And in so far as the production of books that have been TTS-enabled, they are much easier and faster to make than audiobooks that have been narrated by a voiceover artist, which means more books that students need will be readily available to them. The impressive improvements in speech synthesis has given TTS applications the ability to control the voice, tone, pitch, language structure, grammar, vocal composition and how fast or slow it is communicated to such an impact that converting publisher’s files can be done with greater ease and speed in this new era of voice solutions for the industry.

Not surprisingly, the Xennial and older Gen Y millennial 25-34 age group is the largest market of audiobook users, mainly due to the fact that they’re the first highly tech-driven generation. Consumers in this age range prefer to listen to their favourite novels and biographies rather than buy traditional physical books and e-books in genres like suspense and thrillers, which are some of the most listened to audiobooks. According to research by Harris Interactive, the average 18-34 year-old male listens to at least four audiobooks every 12 months, do so for entertainment and brain stimulation and when working, commuting and running outdoors. They also consume audiobooks far more than women in the same age group, and haven’t previously been a strong book buying group.

Speak(er) To Me

And how are these users listening to their audiobooks? Through another big TTS trend — smart speakers, like Amazon’s Echo, Google’s Home and Apple’s HomePod. Although the car remains the number one place where audiobooks are listened to, smart speakers are used to play them for longer durations.

Smart speakers are used to play audio content for longer durations. A smartphone and smart speaker.

According to the 2020 ‘The Smart Speaker Report’ by Business Insider, the smart speaker market could grow faster than other gadgets, even smartphones, because companies in a range of industries, including media, e-commerce and banking, are looking to interact with their consumers more connectively. Smart speakers have also fundamentally changed the way people get their needs met and this trend will likely continue in this way into the future.

Something else to look out for is how businesses and brands are developing smart speaker apps that you can activate with your voice. Also known as Skills, they are downloaded like apps and help brands reach wider audiences. Once downloaded, you can use them to command Alexa to do your bidding. Audiobook lovers, for instance, can use Alexa’s Audible Skill to not only listen to their current read by a real narrator, but also control it with their voice. In a little over three years to January 2020, Skills that are available for the Amazon Alexa artificial intelligence virtual assistant used in its Echo smart speakers had risen from just 130 to more than 100,000.

And then there’s Amazon Polly TTS, which is used to help Alexa convert text to recognisable synthesised speech in order to respond to commands and requests that you can hear via your smart speaker. This is because Amazon Polly uses Neural Text-to-Speech (NTTS) technology.
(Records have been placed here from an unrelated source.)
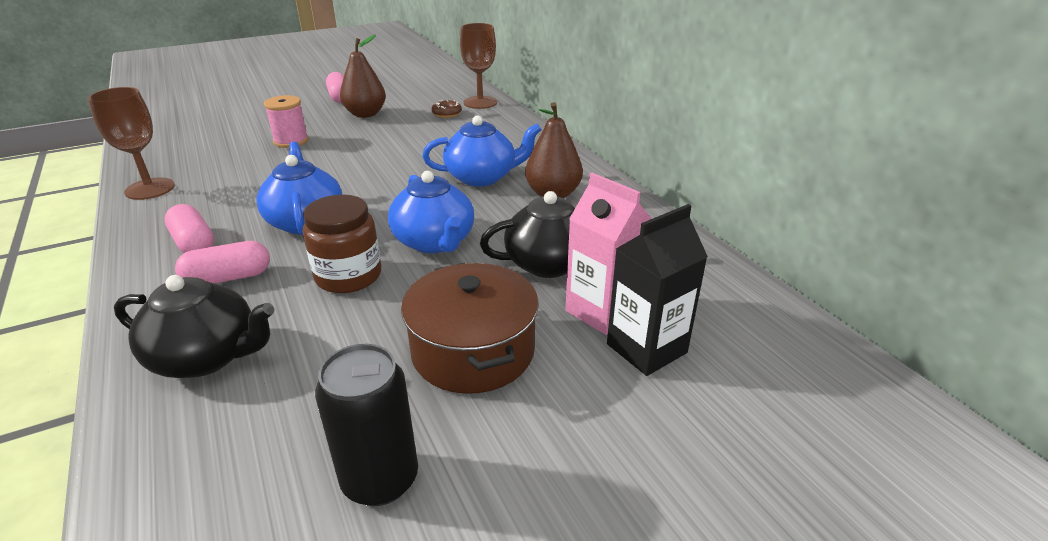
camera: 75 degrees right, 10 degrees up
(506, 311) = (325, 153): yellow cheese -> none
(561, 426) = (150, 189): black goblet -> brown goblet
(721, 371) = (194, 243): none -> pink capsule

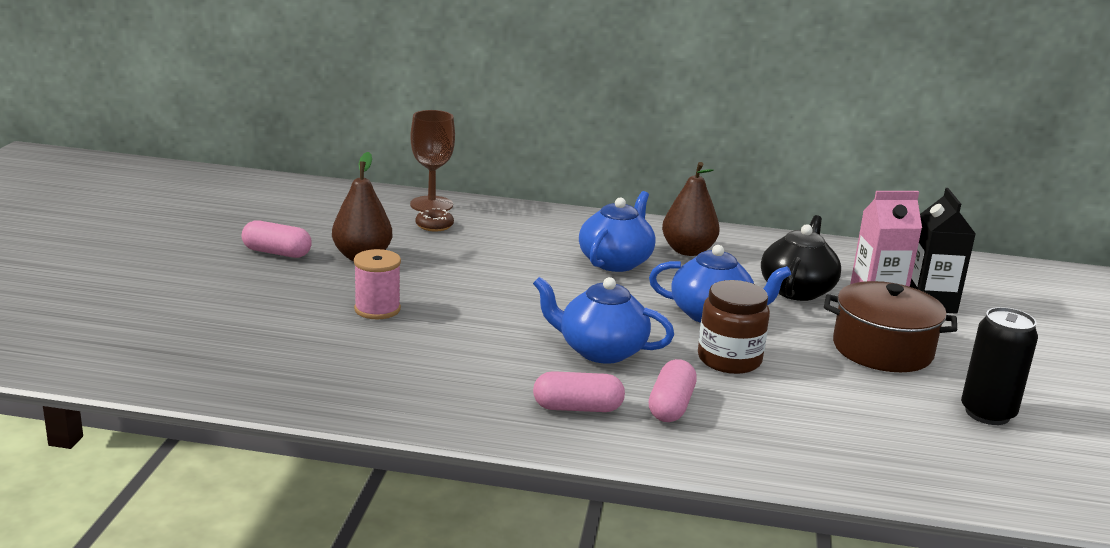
camera: 55 degrees left, 10 degrees down
(150, 189) = (395, 406): brown goblet -> none
(207, 356) = (794, 439): black teapot -> none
Neural Text-To-Speech technology is an advanced step towards better speech quality which for instance through machine learning technologies allows you to identify a persona to produce natural-sounding speech that can even include accents and can be used to create a Skill. Neural voices are even provided by Microsoft Azure and will be available also for our customers at Voice Intuitive.

Since smart speakers are still rather bulky in their size and the devices haven’t thus been really designed for use outside of home, TTS and speech recognition alternatives are being used to greatest extent on smartphones instead. So far, to most of us use of audio technologies is still mostly known of and used when consuming contents, such as audio books. The more we get used to easy access solutions that audio books bring along with, the more likely we’re about to look for such options otherwise, too. In fact, use of technologies and consumption of digital contents is going through a revolution. There’s an ever-increasing trend towards a voice-based use of contents. Who knows, we’re soon customizing the voices we listen to contents with.